On 16 Sep 2008, at 1:44 pm, Chris Idou wrote:

That fixes it, but I thought the owner in this case was the owner of the NSWindowController, not the File's owner of the NIB.

-initWithWindowNibName:owner: expects you to pass the object that is represented by File's Owner in the NIB. Typically this is the window controller itself (in which case you can just use - initWithWindowNibName:, which implicitly passes 'self' as owner) but it need not be - it could be the document for example (personally I think this usage is probably unusual). The point is you have to be consistent - if you set up the NIB as if File's Owner is the controller, but then pass a document or some other object as the owner, there's a mismatch between your NIB and your code. Something's going to give ;-)

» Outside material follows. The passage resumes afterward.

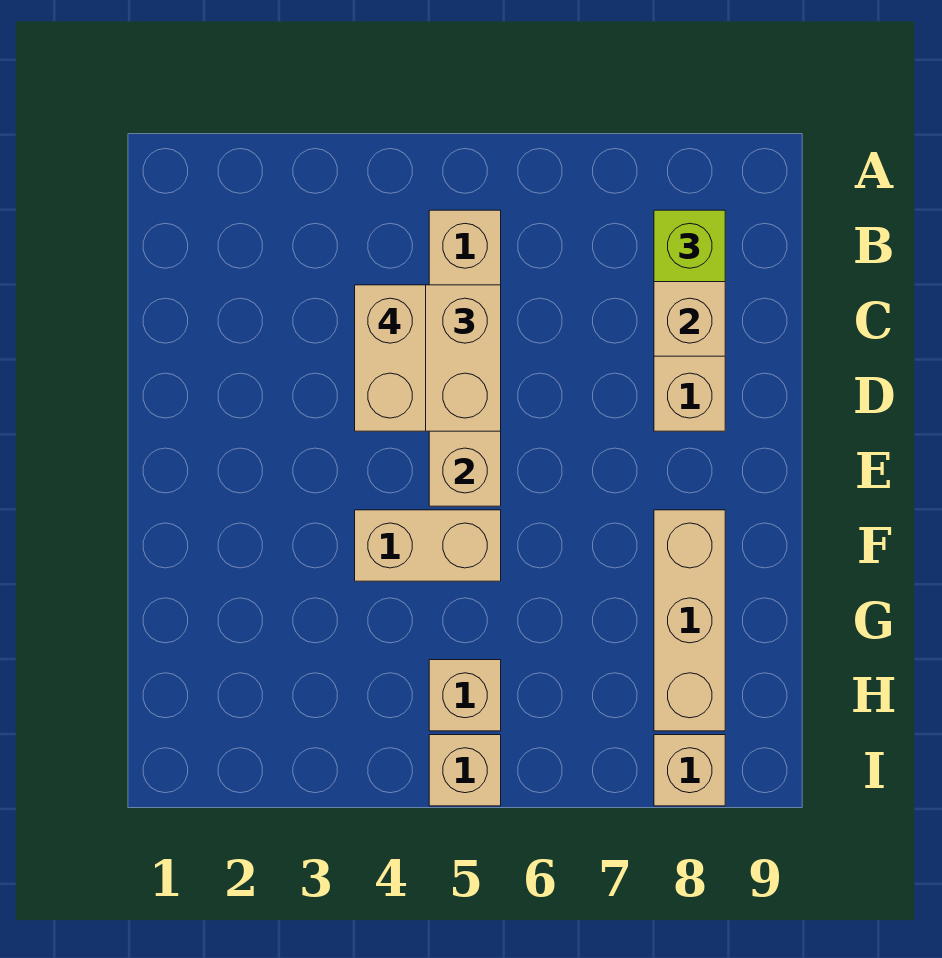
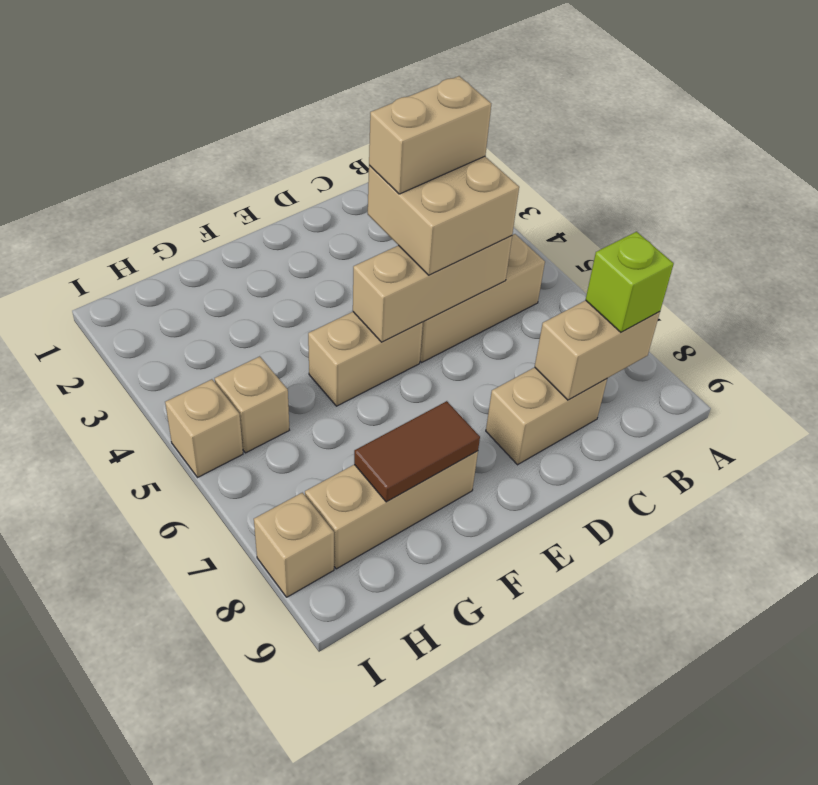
tan 1x2 brick [355,510,501,581] -> tan 1x2 brick turned to [308,312,423,406]
none -> brown 1x2 tile [354,401,480,502]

NSWindowController has an "owner" property. But if you're saying the owner is the File's owner, which is the NSWindowController itself, then what is the owner property for?

If you design your nib with some other object in mind as File's Owner, this object is returned by -owner. As I said I think it's unusual to do this, but you may have a hierarchy of controllers where you'd prefer them all to be managed by some common central object for example. There may be other situations but I've never used it this way so I don't know what they are. I suspect it would hinder the reuse of your controller/nib elsewhere though they aren't often all that reusable anyway.